Thursday, November 17, 2016

D is for Walpamur....no, W is for Duradio...Doh! P is for Paint it Yourself!

Adrian Little (of Mercator Trading) let me photograph these from his stall at Plastic Warrior's 31st show, back in May, and they (PW) have covered them to a greater depth with other sets in their Hilco Special - available from the usual source.

Hilco plastics as made for plastic production, i.e. not ex-Johillco lead-casting sculpts but new mouldings, being three poses each of guardsmen and cavalry, with paint tins of what was then 'household' enamel allowing for Life Guards only (no blue!) and the Guardsmen to be painted-up in a gloss finish, like there commercial brethren, matt-painting came later with Herald and co.!

The six poses: Three of which (household cavalry) seem to have been lifted from Marx, with the guards bearing some resemblance to Crescent's 60mm figures, although date wise, I suspect the trail is actually Marx-Hill-Crescent?

We've seen the lower image before (Marx originals and a Crescent bugler), but I shot the upper, commercially painted Hilco figure this year sometime; I don't know if he came into the collection (and is upstairs) or if I shot him on someone's (probably Adrian's) table? I think he was in the mixed-lot with the Crescent Romans and Cherilea saloon table? If he is here, I'll dig him and a Marx one out again and do a close-comparison as they look pretty-much identical bar the base?

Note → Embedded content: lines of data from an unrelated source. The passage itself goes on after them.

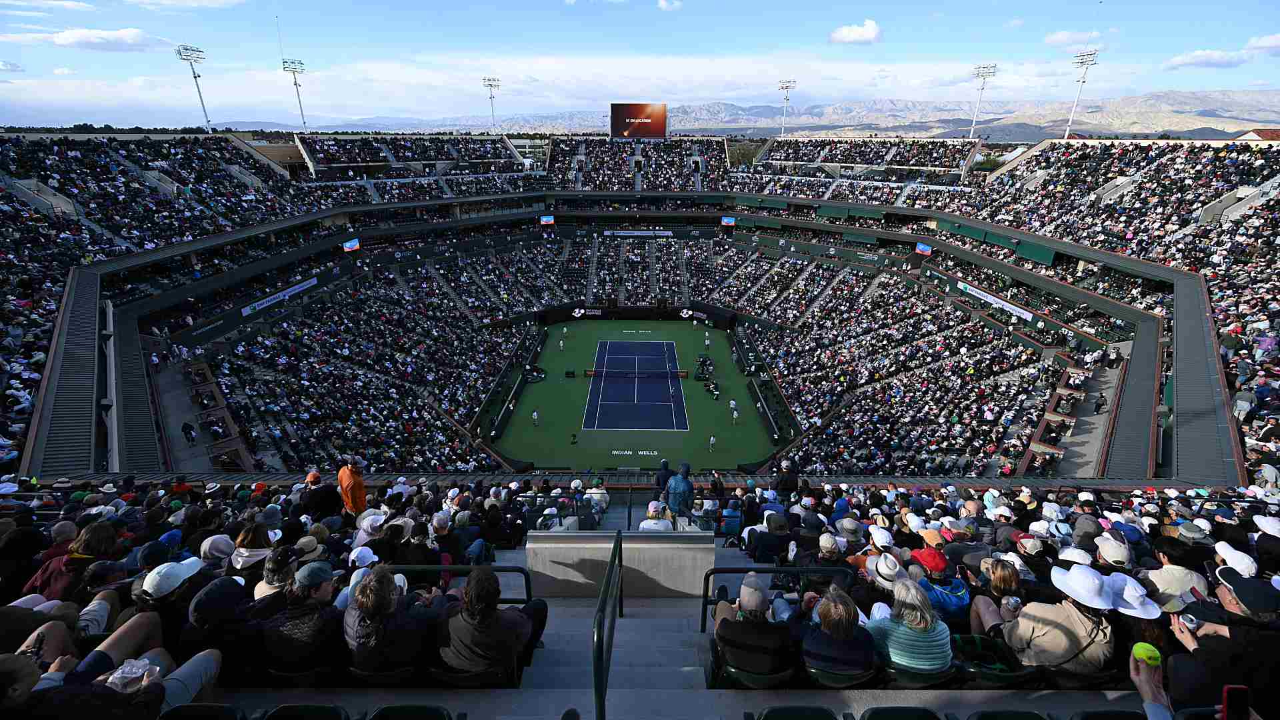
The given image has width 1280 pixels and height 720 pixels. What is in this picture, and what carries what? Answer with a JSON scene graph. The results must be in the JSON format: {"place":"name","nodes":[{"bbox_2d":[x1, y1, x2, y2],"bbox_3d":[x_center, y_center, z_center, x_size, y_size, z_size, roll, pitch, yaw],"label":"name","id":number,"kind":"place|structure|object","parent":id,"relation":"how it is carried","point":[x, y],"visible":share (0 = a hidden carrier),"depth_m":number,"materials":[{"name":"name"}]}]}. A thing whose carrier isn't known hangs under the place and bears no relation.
{"place":"outdoors","nodes":[
{"label":"outdoors","id":0,"kind":"place"},
{"bbox_2d":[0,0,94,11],"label":"cloud","id":1,"kind":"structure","parent":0,"point":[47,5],"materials":[{"name":"white"}]},
{"bbox_2d":[46,27,165,51],"label":"cloud","id":2,"kind":"structure","parent":0,"point":[63,40],"materials":[{"name":"white"}]},
{"bbox_2d":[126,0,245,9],"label":"cloud","id":3,"kind":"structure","parent":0,"point":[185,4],"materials":[{"name":"white"}]},
{"bbox_2d":[526,531,713,598],"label":"concrete wall","id":4,"kind":"structure","parent":0,"point":[651,549],"depth_m":5.07,"materials":[{"name":"grey concrete"}]},
{"bbox_2d":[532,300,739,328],"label":"wall","id":5,"kind":"structure","parent":0,"point":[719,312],"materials":[{"name":"black"}]},
{"bbox_2d":[0,0,1279,130],"label":"sky","id":6,"kind":"structure","parent":0,"point":[35,69],"materials":[{"name":"blue"}]},
{"bbox_2d":[656,0,681,10],"label":"cloud","id":7,"kind":"structure","parent":0,"point":[663,3],"materials":[{"name":"white"}]},
{"bbox_2d":[201,91,1279,139],"label":"mountain range","id":8,"kind":"structure","parent":0,"point":[987,131],"materials":[{"name":"grey"}]},
{"bbox_2d":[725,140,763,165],"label":"tree","id":9,"kind":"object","parent":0,"point":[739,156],"visible":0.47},
{"bbox_2d":[828,19,882,44],"label":"cloud","id":10,"kind":"structure","parent":0,"point":[855,35],"materials":[{"name":"white"}]},
{"bbox_2d":[1042,29,1105,47],"label":"cloud","id":11,"kind":"structure","parent":0,"point":[1059,40],"materials":[{"name":"white"}]},
{"bbox_2d":[1164,48,1249,69],"label":"cloud","id":12,"kind":"structure","parent":0,"point":[1197,56],"materials":[{"name":"white"}]},
{"bbox_2d":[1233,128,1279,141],"label":"building","id":13,"kind":"structure","parent":0,"point":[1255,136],"materials":[{"name":"red"}]},
{"bbox_2d":[1244,33,1279,54],"label":"cloud","id":14,"kind":"structure","parent":0,"point":[1260,42],"materials":[{"name":"white"}]},
{"label":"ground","id":15,"kind":"structure","parent":0},
{"bbox_2d":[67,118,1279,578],"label":"stadium","id":16,"kind":"object","parent":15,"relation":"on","point":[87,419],"visible":0.81,"depth_m":25.06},
{"bbox_2d":[23,520,123,602],"bbox_3d":[-4.421,1.766,3.984,0.485,0.959,0.471,0,22,0],"label":"woman","id":17,"kind":"object","parent":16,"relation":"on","point":[59,584],"visible":0.58,"depth_m":3.88},
{"bbox_2d":[2,612,218,719],"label":"person","id":18,"kind":"object","parent":16,"relation":"on","point":[161,684],"visible":0.81,"depth_m":2.53},
{"bbox_2d":[105,657,152,690],"bbox_3d":[-2.483,1.529,2.422,0.175,0.094,0.159,0,22,0],"label":"plastic cup","id":19,"kind":"object","parent":18,"relation":"in","point":[140,671],"visible":0.78,"depth_m":2.41,"materials":[{"name":"clear plastic"}]},
{"bbox_2d":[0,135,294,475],"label":"grandstand","id":20,"kind":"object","parent":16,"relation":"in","point":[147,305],"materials":[{"name":"grey concrete"}]},
{"bbox_2d":[130,556,212,653],"bbox_3d":[-3.108,1.692,3.329,0.473,0.845,0.519,0,22,0],"label":"person","id":21,"kind":"object","parent":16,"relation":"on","point":[144,602],"visible":0.54,"depth_m":3.22},
{"bbox_2d":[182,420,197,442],"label":"person","id":22,"kind":"object","parent":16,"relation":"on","point":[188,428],"visible":0.97,"depth_m":19.00},
{"bbox_2d":[174,43,213,131],"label":"light pole","id":23,"kind":"object","parent":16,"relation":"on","point":[195,76],"visible":0.89,"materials":[{"name":"white metal"}]},
{"bbox_2d":[158,703,247,719],"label":"stadium seat","id":24,"kind":"object","parent":16,"relation":"on","point":[175,719],"visible":0.98,"depth_m":2.68,"materials":[{"name":"black plastic"}]},
{"bbox_2d":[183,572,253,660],"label":"person","id":25,"kind":"object","parent":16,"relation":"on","point":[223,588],"visible":0.68,"depth_m":3.07},
{"bbox_2d":[240,276,319,315],"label":"banner","id":26,"kind":"object","parent":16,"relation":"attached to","point":[297,287],"visible":0.84,"depth_m":28.87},
{"bbox_2d":[280,57,307,129],"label":"light pole","id":27,"kind":"object","parent":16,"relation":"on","point":[295,79],"visible":0.84,"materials":[{"name":"white metal"}]},
{"bbox_2d":[259,560,347,678],"bbox_3d":[-2.107,1.659,3.189,0.518,0.833,0.551,0,22,0],"label":"man","id":28,"kind":"object","parent":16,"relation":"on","point":[302,634],"visible":0.82,"depth_m":3.04},
{"bbox_2d":[261,703,350,719],"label":"stadium seat","id":29,"kind":"object","parent":16,"relation":"on","point":[309,709],"visible":0.99,"depth_m":2.83,"materials":[{"name":"black plastic"}]},
{"bbox_2d":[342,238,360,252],"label":"screen","id":30,"kind":"object","parent":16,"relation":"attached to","point":[353,243],"visible":0.87,"depth_m":34.17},
{"bbox_2d":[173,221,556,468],"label":"left grandstand","id":31,"kind":"object","parent":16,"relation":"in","point":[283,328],"visible":0.84,"depth_m":26.25},
{"bbox_2d":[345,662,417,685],"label":"stadium seat","id":32,"kind":"object","parent":16,"relation":"on","point":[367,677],"visible":0.34,"depth_m":3.28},
{"bbox_2d":[340,561,430,676],"bbox_3d":[-1.592,1.658,3.170,0.558,0.820,0.556,0,22,0],"label":"person","id":33,"kind":"object","parent":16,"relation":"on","point":[371,586],"visible":0.88,"depth_m":3.03},
{"bbox_2d":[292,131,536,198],"label":"grandstand","id":34,"kind":"object","parent":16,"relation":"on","point":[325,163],"visible":0.76},
{"bbox_2d":[370,704,461,719],"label":"stadium seat","id":35,"kind":"object","parent":16,"relation":"on","point":[378,719],"visible":0.99,"depth_m":2.90,"materials":[{"name":"black plastic"}]},
{"bbox_2d":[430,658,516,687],"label":"stadium seat","id":36,"kind":"object","parent":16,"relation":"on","point":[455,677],"visible":0.34,"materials":[{"name":"black plastic"}]},
{"bbox_2d":[434,562,546,680],"bbox_3d":[-0.979,1.679,3.274,0.639,0.841,0.650,0,22,0],"label":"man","id":37,"kind":"object","parent":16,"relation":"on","point":[469,618],"visible":0.91,"depth_m":3.12},
{"bbox_2d":[482,76,499,133],"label":"light pole","id":38,"kind":"object","parent":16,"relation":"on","point":[491,85],"visible":0.81,"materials":[{"name":"white metal"}]},
{"bbox_2d":[539,214,555,224],"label":"screen","id":39,"kind":"object","parent":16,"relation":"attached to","point":[552,220],"visible":0.94,"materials":[{"name":"blue"}]},
{"bbox_2d":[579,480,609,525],"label":"person","id":40,"kind":"object","parent":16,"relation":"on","point":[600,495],"visible":0.68,"depth_m":7.91},
{"bbox_2d":[502,560,721,716],"label":"staircase","id":41,"kind":"structure","parent":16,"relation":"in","point":[702,677],"depth_m":3.69,"materials":[{"name":"concrete"}]},
{"bbox_2d":[593,532,621,719],"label":"handrail","id":42,"kind":"object","parent":41,"relation":"attached to","point":[598,680],"visible":0.99,"depth_m":2.96,"materials":[{"name":"black metal"}]},
{"bbox_2d":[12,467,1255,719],"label":"grandstand","id":43,"kind":"object","parent":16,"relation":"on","point":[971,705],"visible":0.46},
{"bbox_2d":[198,534,236,566],"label":"person","id":44,"kind":"object","parent":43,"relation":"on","point":[207,547],"visible":0.55,"depth_m":4.35},
{"bbox_2d":[229,522,273,570],"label":"person","id":45,"kind":"object","parent":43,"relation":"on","point":[249,561],"visible":0.55,"depth_m":4.40},
{"bbox_2d":[252,543,299,601],"bbox_3d":[-2.653,1.681,3.711,0.365,0.664,0.380,0,22,0],"label":"person","id":46,"kind":"object","parent":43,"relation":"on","point":[263,588],"visible":0.39,"depth_m":3.62},
{"bbox_2d":[292,534,325,562],"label":"person","id":47,"kind":"object","parent":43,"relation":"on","point":[307,549],"visible":0.62,"depth_m":4.49},
{"bbox_2d":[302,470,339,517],"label":"person","id":48,"kind":"object","parent":43,"relation":"on","point":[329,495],"visible":0.73,"depth_m":6.93},
{"bbox_2d":[336,457,367,516],"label":"person","id":49,"kind":"object","parent":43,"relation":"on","point":[348,481],"visible":0.81,"depth_m":6.70},
{"bbox_2d":[348,545,378,568],"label":"white cap","id":50,"kind":"object","parent":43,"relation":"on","point":[376,556],"visible":0.7,"depth_m":4.62,"materials":[{"name":"white fabric"}]},
{"bbox_2d":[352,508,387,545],"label":"person","id":51,"kind":"object","parent":43,"relation":"on","point":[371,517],"visible":0.55,"depth_m":5.38},
{"bbox_2d":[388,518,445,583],"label":"person","id":52,"kind":"object","parent":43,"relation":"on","point":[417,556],"visible":0.62,"depth_m":4.83},
{"bbox_2d":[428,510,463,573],"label":"person","id":53,"kind":"object","parent":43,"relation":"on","point":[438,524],"visible":0.65,"depth_m":5.55},
{"bbox_2d":[384,564,535,602],"bbox_3d":[-1.637,1.970,4.138,1.617,0.701,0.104,0,22,0],"label":"railing","id":54,"kind":"object","parent":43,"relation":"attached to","point":[505,570],"visible":0.45,"depth_m":4.06,"materials":[{"name":"black metal"}]},
{"bbox_2d":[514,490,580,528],"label":"railing","id":55,"kind":"object","parent":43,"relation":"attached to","point":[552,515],"visible":0.5,"depth_m":6.82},
{"bbox_2d":[654,458,673,492],"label":"person","id":56,"kind":"object","parent":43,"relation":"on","point":[665,469],"visible":0.77,"depth_m":8.87},
{"bbox_2d":[773,458,799,493],"bbox_3d":[2.651,2.209,8.967,0.465,0.991,0.477,7,23,16],"label":"person","id":57,"kind":"object","parent":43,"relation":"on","point":[785,483],"visible":0.84,"depth_m":8.84},
{"bbox_2d":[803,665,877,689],"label":"stadium seat","id":58,"kind":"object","parent":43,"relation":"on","point":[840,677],"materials":[{"name":"black plastic"}]},
{"bbox_2d":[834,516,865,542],"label":"person","id":59,"kind":"object","parent":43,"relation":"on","point":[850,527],"visible":0.8,"depth_m":5.78},
{"bbox_2d":[868,525,894,547],"bbox_3d":[2.578,1.903,5.321,0.284,0.199,0.324,0,22,0],"label":"white cap","id":60,"kind":"object","parent":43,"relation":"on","point":[878,536],"visible":0.94,"depth_m":5.25,"materials":[{"name":"white fabric"}]},
{"bbox_2d":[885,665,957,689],"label":"stadium seat","id":61,"kind":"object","parent":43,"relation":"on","point":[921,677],"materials":[{"name":"black plastic"}]},
{"bbox_2d":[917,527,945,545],"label":"orange cap","id":62,"kind":"object","parent":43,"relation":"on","point":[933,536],"visible":0.82,"depth_m":5.32,"materials":[{"name":"orange fabric"}]},
{"bbox_2d":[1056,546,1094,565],"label":"white cap","id":63,"kind":"object","parent":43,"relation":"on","point":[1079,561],"visible":0.56,"depth_m":4.37,"materials":[{"name":"white fabric"}]},
{"bbox_2d":[1094,534,1133,566],"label":"white cap","id":64,"kind":"object","parent":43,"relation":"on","point":[1121,549],"visible":0.86,"depth_m":4.33,"materials":[{"name":"fabric"}]},
{"bbox_2d":[1146,541,1210,601],"bbox_3d":[4.234,1.907,4.027,0.431,0.835,0.472,0,22,0],"label":"person","id":65,"kind":"object","parent":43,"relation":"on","point":[1177,572],"visible":0.5,"depth_m":3.88},
{"bbox_2d":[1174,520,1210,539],"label":"hat","id":66,"kind":"object","parent":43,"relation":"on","point":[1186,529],"visible":0.81,"depth_m":5.28,"materials":[{"name":"fabric"}]},
{"bbox_2d":[1211,540,1258,576],"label":"white cap","id":67,"kind":"object","parent":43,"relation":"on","point":[1249,561],"visible":0.69,"depth_m":3.94,"materials":[{"name":"white fabric"}]},
{"bbox_2d":[610,102,667,138],"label":"video screen","id":68,"kind":"object","parent":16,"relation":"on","point":[642,129],"visible":0.98,"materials":[{"name":"red"}]},
{"bbox_2d":[496,314,781,469],"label":"tennis court","id":69,"kind":"object","parent":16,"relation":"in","point":[741,380],"visible":0.69,"depth_m":26.41,"materials":[{"name":"green paint"}]},
{"bbox_2d":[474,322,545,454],"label":"barrier","id":70,"kind":"object","parent":69,"relation":"on","point":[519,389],"visible":0.8,"depth_m":26.97,"materials":[{"name":"black"}]},
{"bbox_2d":[531,408,539,424],"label":"player","id":71,"kind":"object","parent":69,"relation":"on","point":[535,415],"visible":0.97,"depth_m":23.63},
{"bbox_2d":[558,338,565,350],"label":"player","id":72,"kind":"object","parent":69,"relation":"on","point":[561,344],"visible":0.97,"depth_m":34.93},
{"bbox_2d":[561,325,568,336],"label":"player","id":73,"kind":"object","parent":69,"relation":"on","point":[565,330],"visible":0.96,"depth_m":37.62},
{"bbox_2d":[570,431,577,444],"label":"person","id":74,"kind":"object","parent":69,"relation":"on","point":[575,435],"visible":0.97,"depth_m":23.49},
{"bbox_2d":[580,368,686,377],"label":"net","id":75,"kind":"object","parent":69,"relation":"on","point":[591,373],"visible":0.99,"depth_m":30.43,"materials":[{"name":"black fabric"}]},
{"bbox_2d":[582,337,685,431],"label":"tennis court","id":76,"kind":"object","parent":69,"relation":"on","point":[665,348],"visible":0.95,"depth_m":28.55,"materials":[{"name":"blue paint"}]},
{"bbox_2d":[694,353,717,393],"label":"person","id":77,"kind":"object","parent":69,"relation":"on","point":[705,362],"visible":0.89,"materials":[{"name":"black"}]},
{"bbox_2d":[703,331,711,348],"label":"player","id":78,"kind":"object","parent":69,"relation":"on","point":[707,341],"visible":0.98,"depth_m":35.28},
{"bbox_2d":[708,434,716,452],"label":"player","id":79,"kind":"object","parent":69,"relation":"on","point":[711,439],"visible":0.96,"depth_m":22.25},
{"bbox_2d":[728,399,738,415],"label":"player","id":80,"kind":"object","parent":69,"relation":"on","point":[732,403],"visible":0.94,"depth_m":24.63},
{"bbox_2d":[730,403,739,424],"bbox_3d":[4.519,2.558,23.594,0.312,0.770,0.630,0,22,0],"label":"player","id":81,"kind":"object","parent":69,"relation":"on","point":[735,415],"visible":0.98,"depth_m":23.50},
{"bbox_2d":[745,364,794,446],"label":"barrier","id":82,"kind":"object","parent":69,"relation":"on","point":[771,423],"visible":0.84,"depth_m":27.21,"materials":[{"name":"black"}]},
{"bbox_2d":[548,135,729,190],"label":"grandstand","id":83,"kind":"object","parent":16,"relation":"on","point":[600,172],"visible":0.81},
{"bbox_2d":[604,229,675,236],"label":"banner","id":84,"kind":"object","parent":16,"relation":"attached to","point":[635,234],"visible":0.96,"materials":[{"name":"white"}]},
{"bbox_2d":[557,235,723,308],"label":"grandstand","id":85,"kind":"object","parent":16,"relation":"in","point":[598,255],"visible":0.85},
{"bbox_2d":[638,501,673,530],"bbox_3d":[0.215,2.237,6.598,0.510,0.817,0.511,9,24,21],"label":"person","id":86,"kind":"object","parent":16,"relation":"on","point":[642,527],"visible":0.51,"depth_m":6.46},
{"bbox_2d":[664,460,694,518],"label":"person","id":87,"kind":"object","parent":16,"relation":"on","point":[683,483],"visible":0.84,"depth_m":7.50},
{"bbox_2d":[720,215,735,226],"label":"screen","id":88,"kind":"object","parent":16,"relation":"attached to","point":[725,220],"visible":0.95,"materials":[{"name":"blue"}]},
{"bbox_2d":[710,572,795,682],"bbox_3d":[0.779,1.838,3.409,0.579,0.859,0.579,0,22,0],"label":"man","id":89,"kind":"object","parent":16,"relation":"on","point":[753,602],"visible":0.93,"depth_m":3.22},
{"bbox_2d":[714,658,798,688],"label":"stadium seat","id":90,"kind":"object","parent":16,"relation":"on","point":[732,671],"visible":0.35,"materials":[{"name":"green"}]},
{"bbox_2d":[750,513,794,562],"bbox_3d":[1.632,2.259,6.170,0.520,0.882,0.503,0,22,0],"label":"person","id":91,"kind":"object","parent":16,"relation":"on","point":[771,540],"visible":0.85,"depth_m":6.02},
{"bbox_2d":[700,567,857,632],"bbox_3d":[1.191,2.080,4.246,1.394,0.766,0.102,0,22,0],"label":"handrail","id":92,"kind":"object","parent":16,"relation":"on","point":[707,604],"visible":0.78,"depth_m":4.20,"materials":[{"name":"black metal"}]},
{"bbox_2d":[778,78,795,137],"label":"light pole","id":93,"kind":"object","parent":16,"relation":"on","point":[785,88],"visible":0.82,"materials":[{"name":"white metal"}]},
{"bbox_2d":[750,705,839,719],"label":"stadium seat","id":94,"kind":"object","parent":16,"relation":"on","point":[825,719],"visible":0.99,"depth_m":2.92,"materials":[{"name":"green"}]},
{"bbox_2d":[797,532,850,591],"bbox_3d":[1.707,2.004,4.690,0.461,0.852,0.498,0,22,0],"label":"person","id":95,"kind":"object","parent":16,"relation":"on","point":[827,561],"visible":0.59,"depth_m":4.55},
{"bbox_2d":[800,587,877,684],"bbox_3d":[1.258,1.798,3.226,0.491,0.722,0.522,0,22,0],"label":"woman","id":96,"kind":"object","parent":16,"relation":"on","point":[837,607],"visible":0.92,"depth_m":3.09},
{"bbox_2d":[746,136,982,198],"label":"grandstand","id":97,"kind":"object","parent":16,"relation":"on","point":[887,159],"visible":0.8},
{"bbox_2d":[866,552,906,587],"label":"hat","id":98,"kind":"object","parent":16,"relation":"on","point":[883,563],"visible":0.68,"depth_m":4.24,"materials":[{"name":"white fabric"}]},
{"bbox_2d":[861,706,941,719],"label":"stadium seat","id":99,"kind":"object","parent":16,"relation":"on","point":[887,719],"visible":0.99,"depth_m":2.96,"materials":[{"name":"plastic"}]},
{"bbox_2d":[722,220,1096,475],"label":"crowd","id":100,"kind":"object","parent":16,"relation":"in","point":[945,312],"visible":0.85,"depth_m":27.00},
{"bbox_2d":[867,576,953,674],"bbox_3d":[1.755,1.782,3.289,0.504,0.705,0.514,0,22,0],"label":"woman","id":101,"kind":"object","parent":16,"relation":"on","point":[920,643],"visible":0.79,"depth_m":3.15},
{"bbox_2d":[914,241,933,256],"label":"screen","id":102,"kind":"object","parent":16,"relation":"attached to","point":[920,245],"visible":0.85,"depth_m":34.31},
{"bbox_2d":[914,546,971,620],"bbox_3d":[2.566,2.012,4.349,0.526,0.856,0.529,0,22,0],"label":"person","id":103,"kind":"object","parent":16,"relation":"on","point":[959,604],"visible":0.52,"depth_m":4.22},
{"bbox_2d":[969,62,997,137],"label":"light pole","id":104,"kind":"object","parent":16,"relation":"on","point":[982,88],"visible":0.86,"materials":[{"name":"white metal"}]},
{"bbox_2d":[964,556,1021,635],"bbox_3d":[2.749,1.962,3.874,0.433,0.819,0.483,0,22,0],"label":"woman","id":105,"kind":"object","parent":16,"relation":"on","point":[1001,572],"visible":0.58,"depth_m":3.84},
{"bbox_2d":[951,632,1037,686],"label":"stadium seat","id":106,"kind":"object","parent":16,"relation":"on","point":[991,645],"visible":0.43,"depth_m":3.24,"materials":[{"name":"green plastic"}]},
{"bbox_2d":[956,280,1035,322],"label":"banner","id":107,"kind":"object","parent":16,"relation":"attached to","point":[1010,307],"visible":0.85,"depth_m":28.96,"materials":[{"name":"white"}]},
{"bbox_2d":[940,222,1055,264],"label":"green banner","id":108,"kind":"object","parent":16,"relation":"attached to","point":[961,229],"visible":0.79,"depth_m":31.06,"materials":[{"name":"green fabric"}]},
{"bbox_2d":[968,709,1048,719],"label":"stadium seat","id":109,"kind":"object","parent":16,"relation":"on","point":[1031,719],"visible":0.99,"depth_m":2.89,"materials":[{"name":"black plastic"}]},
{"bbox_2d":[1002,562,1120,674],"bbox_3d":[2.757,1.729,3.291,0.523,0.912,0.575,-4,23,-10],"label":"woman","id":110,"kind":"object","parent":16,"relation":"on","point":[1029,627],"visible":0.71,"depth_m":3.16},
{"bbox_2d":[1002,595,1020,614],"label":"cup","id":111,"kind":"object","parent":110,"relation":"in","point":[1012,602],"visible":0.92,"depth_m":3.43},
{"bbox_2d":[1064,48,1099,139],"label":"light pole","id":112,"kind":"object","parent":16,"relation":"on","point":[1082,63],"visible":0.84,"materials":[{"name":"white metal"}]},
{"bbox_2d":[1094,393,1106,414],"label":"person","id":113,"kind":"object","parent":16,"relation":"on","point":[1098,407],"visible":0.98,"depth_m":21.28},
{"bbox_2d":[1070,708,1149,719],"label":"stadium seat","id":114,"kind":"object","parent":16,"relation":"on","point":[1121,719],"visible":0.95,"depth_m":2.78,"materials":[{"name":"black plastic"}]},
{"bbox_2d":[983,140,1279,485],"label":"grandstand","id":115,"kind":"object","parent":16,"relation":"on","point":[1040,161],"visible":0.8,"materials":[{"name":"grey concrete"}]},
{"bbox_2d":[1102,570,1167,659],"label":"person","id":116,"kind":"object","parent":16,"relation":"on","point":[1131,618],"visible":0.41,"depth_m":3.19},
{"bbox_2d":[1164,566,1279,716],"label":"man","id":117,"kind":"object","parent":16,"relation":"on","point":[1227,595],"visible":0.83,"depth_m":2.64},
{"bbox_2d":[1130,641,1162,665],"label":"tennis ball","id":118,"kind":"object","parent":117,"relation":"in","point":[1151,652],"visible":0.85,"depth_m":2.22,"materials":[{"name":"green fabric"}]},
{"bbox_2d":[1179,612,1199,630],"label":"camera","id":119,"kind":"object","parent":117,"relation":"in","point":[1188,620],"visible":0.69,"depth_m":2.72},
{"bbox_2d":[1220,684,1251,719],"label":"smartphone","id":120,"kind":"object","parent":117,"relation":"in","point":[1235,693],"visible":0.98,"depth_m":2.00,"materials":[{"name":"black"}]},
{"bbox_2d":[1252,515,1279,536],"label":"white cap","id":121,"kind":"object","parent":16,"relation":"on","point":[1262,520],"visible":0.96,"depth_m":4.88,"materials":[{"name":"white fabric"}]}
]}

The paint . . . it's, errr, painty! You can do painting with it, you know - colour stuff in! It's in a little tin, call it a 'tinlet' if you like, it comes with a lid, and a label!

A much better set from the point of view of painting as you get red, yellow and blue, so can mix any other colour you fancy, but only three poses, even though the lid shows six from the old hollow-cast lead range.

However . . . I thought they were metal when I got them out - carefully - to photograph, the tray seemed much heavier and when my thumb caught one of the swords I thought there was no 'give' in it. Adrian assures me they are plastic though, so it must have been the extra tin of paint adding weight to my imagination!
 
There are another three or four sets shown in the aforementioned PW 'Special'. And . . . why didn't I do these on TLAPD! Doh (Double Doh!)

2 comments:

Anonymous said...

Interesting sets that appear to be a promotion from the paint company, WALPAMUR. Did they ever offer models of Allied WW2 aircraft as this is the company that made the paint for the Invasion Stripes!

Hugh Walter said...

Indeed Anon, but the white only, apparently....one wonders who was contracted to provide the black?